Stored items
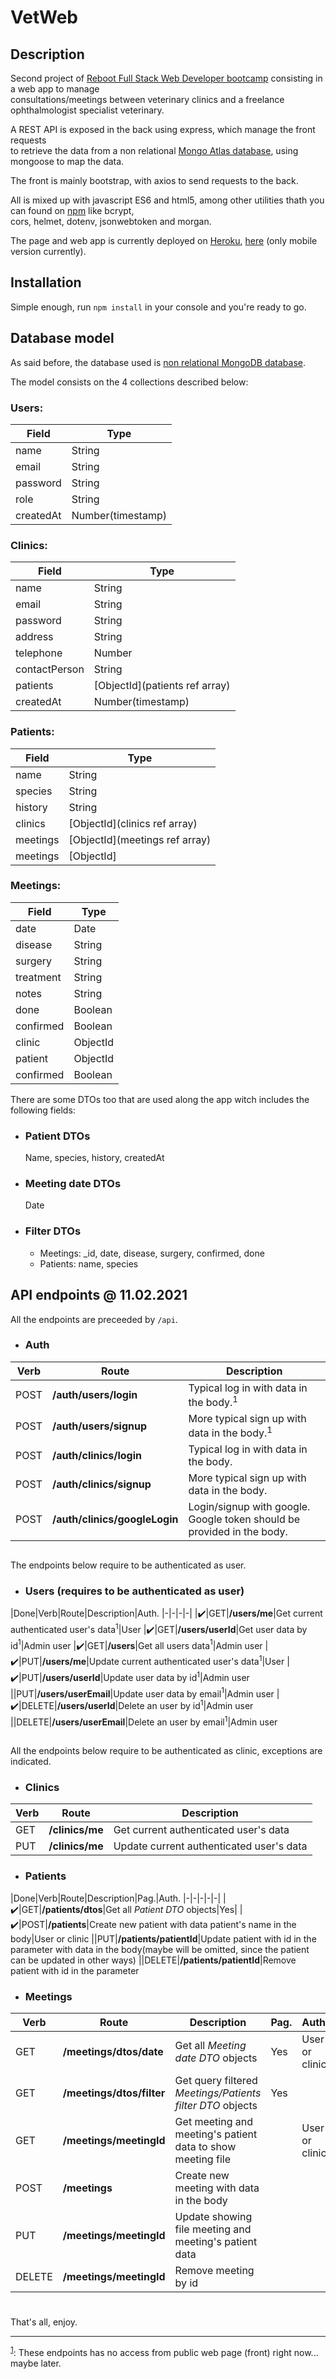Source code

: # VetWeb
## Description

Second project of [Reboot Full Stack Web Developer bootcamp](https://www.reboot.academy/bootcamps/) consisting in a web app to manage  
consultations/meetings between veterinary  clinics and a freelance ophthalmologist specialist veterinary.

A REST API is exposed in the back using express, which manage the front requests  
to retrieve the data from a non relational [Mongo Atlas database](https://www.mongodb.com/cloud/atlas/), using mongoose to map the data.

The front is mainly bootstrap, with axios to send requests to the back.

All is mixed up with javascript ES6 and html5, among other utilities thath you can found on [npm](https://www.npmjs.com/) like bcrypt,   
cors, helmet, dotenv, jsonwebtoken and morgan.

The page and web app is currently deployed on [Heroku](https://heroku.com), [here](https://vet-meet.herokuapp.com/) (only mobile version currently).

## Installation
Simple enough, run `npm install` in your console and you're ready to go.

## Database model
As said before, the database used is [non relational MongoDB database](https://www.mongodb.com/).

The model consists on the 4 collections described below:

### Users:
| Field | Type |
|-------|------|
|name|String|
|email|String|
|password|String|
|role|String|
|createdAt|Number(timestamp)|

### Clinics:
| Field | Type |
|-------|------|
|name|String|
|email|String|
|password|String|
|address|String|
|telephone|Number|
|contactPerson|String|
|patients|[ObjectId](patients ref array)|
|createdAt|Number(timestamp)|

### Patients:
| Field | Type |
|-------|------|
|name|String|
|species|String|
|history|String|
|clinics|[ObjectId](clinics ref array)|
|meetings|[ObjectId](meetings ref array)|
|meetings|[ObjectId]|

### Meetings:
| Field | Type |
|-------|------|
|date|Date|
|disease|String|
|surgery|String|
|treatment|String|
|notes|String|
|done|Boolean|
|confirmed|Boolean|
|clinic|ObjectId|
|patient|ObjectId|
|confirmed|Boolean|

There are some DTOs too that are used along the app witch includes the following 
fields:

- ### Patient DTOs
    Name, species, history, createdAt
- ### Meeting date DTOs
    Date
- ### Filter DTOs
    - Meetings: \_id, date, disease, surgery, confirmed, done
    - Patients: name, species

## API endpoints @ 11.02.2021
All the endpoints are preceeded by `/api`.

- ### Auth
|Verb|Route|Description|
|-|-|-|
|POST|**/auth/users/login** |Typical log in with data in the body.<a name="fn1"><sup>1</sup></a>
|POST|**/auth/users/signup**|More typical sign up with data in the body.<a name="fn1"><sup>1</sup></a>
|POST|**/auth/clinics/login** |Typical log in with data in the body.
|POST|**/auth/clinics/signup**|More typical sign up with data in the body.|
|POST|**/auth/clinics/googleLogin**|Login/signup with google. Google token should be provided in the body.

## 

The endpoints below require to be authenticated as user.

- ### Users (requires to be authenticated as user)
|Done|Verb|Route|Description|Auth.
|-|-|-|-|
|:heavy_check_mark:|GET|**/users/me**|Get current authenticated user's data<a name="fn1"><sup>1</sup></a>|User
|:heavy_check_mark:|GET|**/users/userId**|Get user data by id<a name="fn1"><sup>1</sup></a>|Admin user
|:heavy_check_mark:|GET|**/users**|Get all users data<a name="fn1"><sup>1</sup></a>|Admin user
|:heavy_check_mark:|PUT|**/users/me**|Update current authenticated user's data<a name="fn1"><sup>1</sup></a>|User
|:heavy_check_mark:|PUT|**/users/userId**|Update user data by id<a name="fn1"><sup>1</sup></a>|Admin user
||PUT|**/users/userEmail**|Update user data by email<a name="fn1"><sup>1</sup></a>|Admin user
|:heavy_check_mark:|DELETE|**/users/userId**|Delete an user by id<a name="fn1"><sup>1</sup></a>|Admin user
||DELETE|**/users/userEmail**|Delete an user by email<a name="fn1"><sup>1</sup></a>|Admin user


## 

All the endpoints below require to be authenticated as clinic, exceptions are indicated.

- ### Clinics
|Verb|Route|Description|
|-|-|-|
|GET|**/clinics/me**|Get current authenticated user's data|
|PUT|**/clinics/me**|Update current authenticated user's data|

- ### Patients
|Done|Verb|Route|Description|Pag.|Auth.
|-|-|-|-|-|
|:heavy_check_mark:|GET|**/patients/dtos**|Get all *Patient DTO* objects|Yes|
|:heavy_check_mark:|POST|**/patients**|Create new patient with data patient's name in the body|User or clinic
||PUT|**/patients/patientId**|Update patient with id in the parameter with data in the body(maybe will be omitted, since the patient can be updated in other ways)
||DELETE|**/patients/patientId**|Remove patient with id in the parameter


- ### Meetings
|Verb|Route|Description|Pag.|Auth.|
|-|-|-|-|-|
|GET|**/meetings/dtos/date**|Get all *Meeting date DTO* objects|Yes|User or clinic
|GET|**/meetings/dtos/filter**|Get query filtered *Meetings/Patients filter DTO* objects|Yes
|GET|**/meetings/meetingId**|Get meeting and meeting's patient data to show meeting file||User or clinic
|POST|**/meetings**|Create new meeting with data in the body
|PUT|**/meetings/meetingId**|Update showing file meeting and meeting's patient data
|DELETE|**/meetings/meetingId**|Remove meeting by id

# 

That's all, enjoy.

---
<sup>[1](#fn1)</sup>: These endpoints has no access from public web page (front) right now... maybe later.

* * *

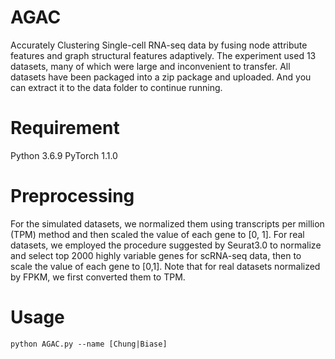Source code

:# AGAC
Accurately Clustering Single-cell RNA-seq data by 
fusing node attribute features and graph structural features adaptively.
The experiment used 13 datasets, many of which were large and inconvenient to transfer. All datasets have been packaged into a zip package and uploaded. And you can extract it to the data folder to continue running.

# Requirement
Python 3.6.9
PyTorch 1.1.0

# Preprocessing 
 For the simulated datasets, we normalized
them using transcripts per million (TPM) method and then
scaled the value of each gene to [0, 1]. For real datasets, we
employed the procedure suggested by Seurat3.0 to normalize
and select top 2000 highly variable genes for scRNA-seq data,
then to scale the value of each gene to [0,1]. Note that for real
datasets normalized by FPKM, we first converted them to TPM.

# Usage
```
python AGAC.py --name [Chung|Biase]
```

Try it:
Please copy each line of the entries in which the word "Description" shows up.

Problem solution:
## Description
|Verb|Route|Description|
|Done|Verb|Route|Description|Auth.
|Verb|Route|Description|
|Done|Verb|Route|Description|Pag.|Auth.
|Verb|Route|Description|Pag.|Auth.|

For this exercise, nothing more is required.